Fig. 6. ERF55 and ERF58 upregulate ABI5 expression.

a RT-qPCR analysis of ABI5 expression levels in Col-0 and erf55-1 erf58-2 seeds germinating under phyA-ON/OFF or phyB-ON/OFF conditions. Light conditions are described in Supplementary Fig. 6a, b. ACT7 was used as an internal control. Values show means of three replicates ±SD. b, c Schematic representation of the ABI5 promoter. The promoter fragment used for EMSA is shown in c. d EMSA. Biotin-labelled ABI5 −234…−447 promoter fragments containing a wild-type or mutated DRE motif were incubated with MBP-ERF58 or MBP alone (negative control). Samples were analysed by native PAGE. The gel was blotted onto a nylon membrane and signals were detected by streptavidin-coupled horseradish peroxidase and ECL. FP, free probe. The experiment was repeated five times with similar results. Data for ERF55 are shown in Supplementary Fig. 13b. e ChIP-qPCR. Germinating seeds of Col-0 p35S:HA-YFP-ERF58 (line 21C) and Col-0 p35S:YFP-HA (negative control) were subject to light treatments as described in Fig. 4a.
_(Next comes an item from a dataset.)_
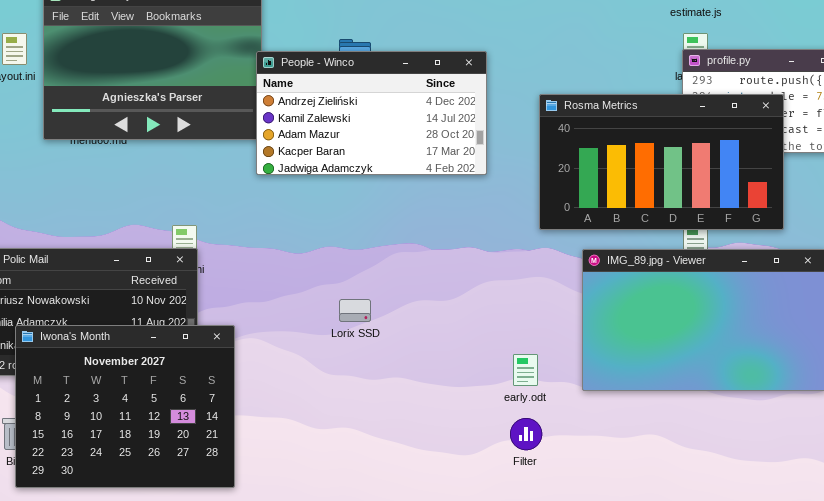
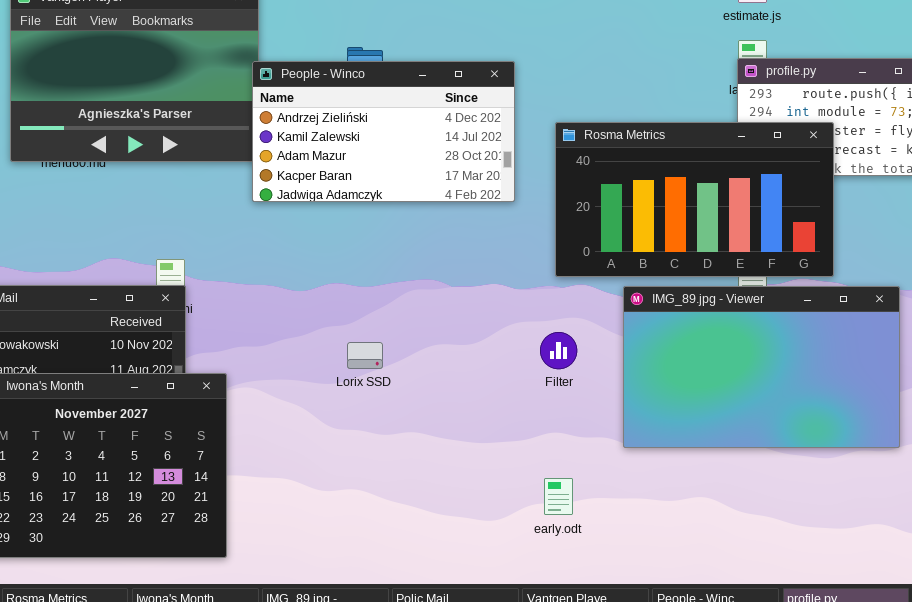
Rosma Metrics: [539,94,784,230] -> [555,122,834,277], moved
early.odt: [513,354,538,386] -> [544,478,573,515], moved
Filter: [510,418,542,450] -> [540,332,577,369], moved

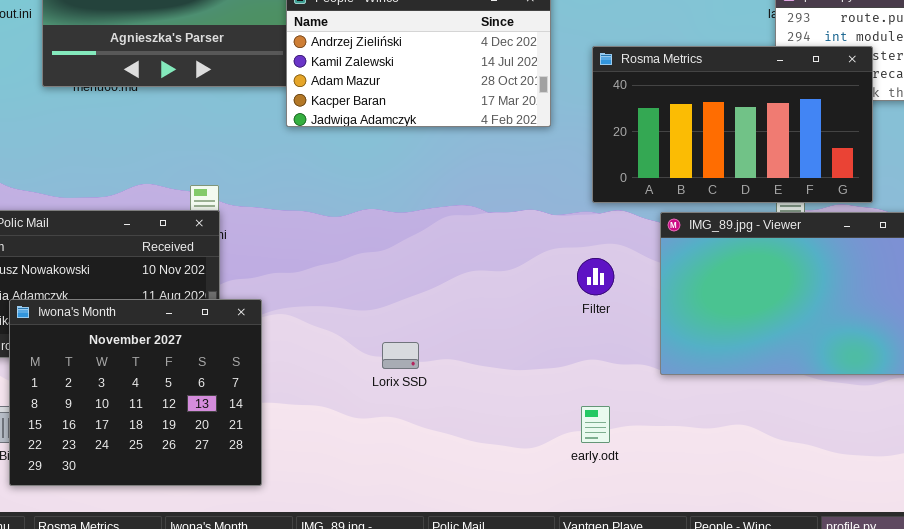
Lorix SSD: [347,342,383,369] -> [382,342,419,369], moved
Chromatin was isolated and HA-YFP-ERF58 bound DNA fragments were purified using α-GFP coupled magnetic beads. qPCR and specific primers were used to detect the ABI5 −234…−447 promoter fragment in the eluate fraction. ACT7 was used for normalisation. Values show enrichment of the ABI5 promoter fragment in the eluate fraction compared to the input fraction and are means of three replicates ±SD. a, e Different letters indicate significant differences as determined by two-way ANOVA followed by post-hoc Tukey’s HSD test. a p < 0.05. e p < 0.01.